H. J. Horn and Gilfillan & Williams, for plaintiffs.

J. M. Gilman and Bigelow, Flandrau & Clark, for railroad company.

J. W. Cary, for Mitchell, Sage, and Gurney.

Before DILLON, Circuit Judge, and NELSON, District Judge.

PER CURIAM. Although the parties to the record consent to the contract as made, yet, upon consideration, we think it advisable (since the future cannot be forecast) to annex to our approval of the contract the following conditions or modifications:—

First The rates, tolls, and compensation provided for in said contract to be paid for the use of the bridge and track by the said company, its assigns, successors, or purchasers, at the foreclosure sale under the trust deed in suit, or their assigns or successors, shall be and remain in force during the period of ten years after the completion of said bridge, and no longer, unless by the consent of parties then in interest.

Second. At the end of ten years, the tolls 920shall be fixed at rates which shall be just and reasonable for both parties then in interest, to be agreed upon every five years, and if the parties cannot agree, the question shall be a judicial one, to be determined by a competent court of equity jurisdiction, upon bill filed for that purpose.

Third. At the expiration of twenty years from the completion of the bridge, and successively at periods of five years thereafter, the company, or its assigns, or its successors, or purchasers at the foreclosure proceedings under the deed of trust now in suit, may elect to purchase said bridge, and the rights and franchises in connection therewith, and if the parties cannot agree upon the price, the same shall be determined by a court of chancery, upon bill filed for that purpose, which price shall be fixed by the chancellor, subject to appeal, at such sum as, under all the circumstances, shall then appear to be fair, just, and equitable, having reference to the profits which have been derived by the bridge company, the value of the structure and the property, and the value of the bridge franchise across the river at that time and place, and any other circumstances that will conduce to the ascertainment of an equitable result.
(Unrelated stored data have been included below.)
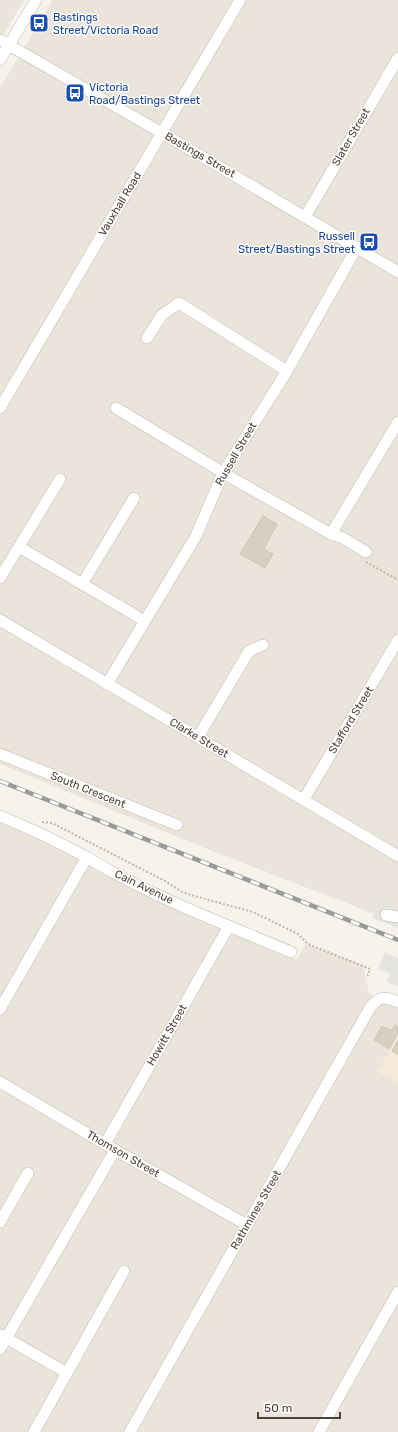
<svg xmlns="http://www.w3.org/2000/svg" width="398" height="1432" font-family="Rubik,sans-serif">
<rect width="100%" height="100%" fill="#f6f3ec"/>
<g fill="#eae4da">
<path d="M0,0H24L0,41Z"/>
<path d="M53,0H398V923L212,851L0,764V88Z"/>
<path d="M0,818L235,934L296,960L306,944L363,965L369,993L398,1007V1037L378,1072L398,1082V1432H0Z"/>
</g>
<path fill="#f7e9d8" d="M398,1037V1082L378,1072Z"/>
<g fill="#e5e3e0">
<path d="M380,900L398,906V928L372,918Z"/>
<path d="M385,953L398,958V986L387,982L390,974L378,969Z"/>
</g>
<g fill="#d8cec1" stroke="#d2c6b4">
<path d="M263,516L277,524L264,549L273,554L265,568L240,554Z"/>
<path d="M395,1025L398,1027V1033L389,1049L374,1040L382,1026L391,1031Z"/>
<path d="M398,1040V1055L392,1051Z"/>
</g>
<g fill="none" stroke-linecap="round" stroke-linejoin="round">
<g stroke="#c2baae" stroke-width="12">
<g id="minor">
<path d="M0,40L162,133L398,272"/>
<path d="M0,60L36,0"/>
<path d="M305,217L398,58"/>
<path d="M147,338L162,315L179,303L287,371"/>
<path d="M0,408L240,0"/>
<path d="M116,408L232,478L331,534L343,538L366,552"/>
<path d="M331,534L398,422"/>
<path d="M19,547L135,615L144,622"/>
<path d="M0,578L60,479"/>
<path d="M82,584L134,498"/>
<path d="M0,620L398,856"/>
<path d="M107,684L196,536L223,473L287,371L357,247"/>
<path d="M198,737L249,651L263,645"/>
<path d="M0,754L177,825"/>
<path d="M304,799L398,640"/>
<path d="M0,816C30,828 59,842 88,858C96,863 105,868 114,873C171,904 232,927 291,952"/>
<path d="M386,915L398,917"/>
<path d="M0,1009L87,857"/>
<path d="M0,1082L115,1150L247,1225"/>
<path d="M105,1144L229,926"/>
<path d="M0,1222L28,1173"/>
<path d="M1,1335L67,1373"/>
<path d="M0,1349L115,1150"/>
<path d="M34,1432L124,1271"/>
<path d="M130,1432L371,1006C382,995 384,997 398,1002"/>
<path d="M319,1432L398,1292"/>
</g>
</g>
<g stroke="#c3b69f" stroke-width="2" stroke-dasharray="2 2" stroke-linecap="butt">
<path d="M366,562L398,580"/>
<path d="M42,822L52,823L165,881L182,892L194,896L253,912L298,934L308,944L370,969L367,978"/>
</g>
<use href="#minor" stroke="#fff" stroke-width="11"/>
<g stroke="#9a9a9a" stroke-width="4.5">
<path id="rail" d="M0,781L398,940"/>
</g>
<use href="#rail" stroke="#fff" stroke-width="3" stroke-dasharray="9" stroke-linecap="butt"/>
</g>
<defs>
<g id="bus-square" transform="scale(1)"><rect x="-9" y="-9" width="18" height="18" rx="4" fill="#1a4fb4" stroke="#fff"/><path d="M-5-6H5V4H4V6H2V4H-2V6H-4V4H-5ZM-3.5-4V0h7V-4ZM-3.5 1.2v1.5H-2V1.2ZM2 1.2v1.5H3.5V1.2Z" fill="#fff"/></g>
</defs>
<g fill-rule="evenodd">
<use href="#bus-square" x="39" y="23"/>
<use href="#bus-square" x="75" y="93"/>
<use href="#bus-square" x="369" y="242"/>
</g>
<g text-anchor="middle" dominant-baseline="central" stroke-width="3" stroke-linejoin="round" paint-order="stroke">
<g font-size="11" fill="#164399" stroke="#fff" text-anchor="start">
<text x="53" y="17">Bastings<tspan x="53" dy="13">Street/Victoria Road</tspan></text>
<text x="89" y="87">Victoria<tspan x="89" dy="13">Road/Bastings Street</tspan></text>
<text x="355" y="236" text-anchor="end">Russell<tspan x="355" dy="13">Street/Bastings Street</tspan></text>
</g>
<g font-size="11" fill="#4b4339" stroke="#fff">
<text transform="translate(351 137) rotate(-60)">Slater Street</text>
<text transform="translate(200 155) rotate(30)">Bastings Street</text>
<text transform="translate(120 204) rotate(-59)">Vauxhall Road</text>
<text transform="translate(236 454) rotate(-60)">Russell Street</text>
<text transform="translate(351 720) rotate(-59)">Stafford Street</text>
<text transform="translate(199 738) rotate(31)">Clarke Street</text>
<text transform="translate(88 790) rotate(22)">South Crescent</text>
<text transform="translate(144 887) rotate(26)">Cain Avenue</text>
<text transform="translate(167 1035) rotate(-60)">Howitt Street</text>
<text transform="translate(123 1154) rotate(30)">Thomson Street</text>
<text transform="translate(256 1210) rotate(-60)">Rathmines Street</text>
</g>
</g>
<path d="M258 1412v6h82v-6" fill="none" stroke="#4b4339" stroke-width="2"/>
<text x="264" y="1412" font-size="12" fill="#4b4339" stroke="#ffffff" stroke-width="3" paint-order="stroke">50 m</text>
</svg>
Fourth. The court decides nothing as to the exact situs of the bridge, but leaves that to the determination, under the laws of congress and of the state, of the parties to the contract.

The said Mitchell, Sage, and Gurney, by their counsel, thereupon claimed an appeal from the order of the court in the premises, but the court, upon consideration, decided it was not an appealable order, and refused to allow the same.

1 [Reported by Hon. John F. Dillon, Circuit Judge, and here reprinted by permission.]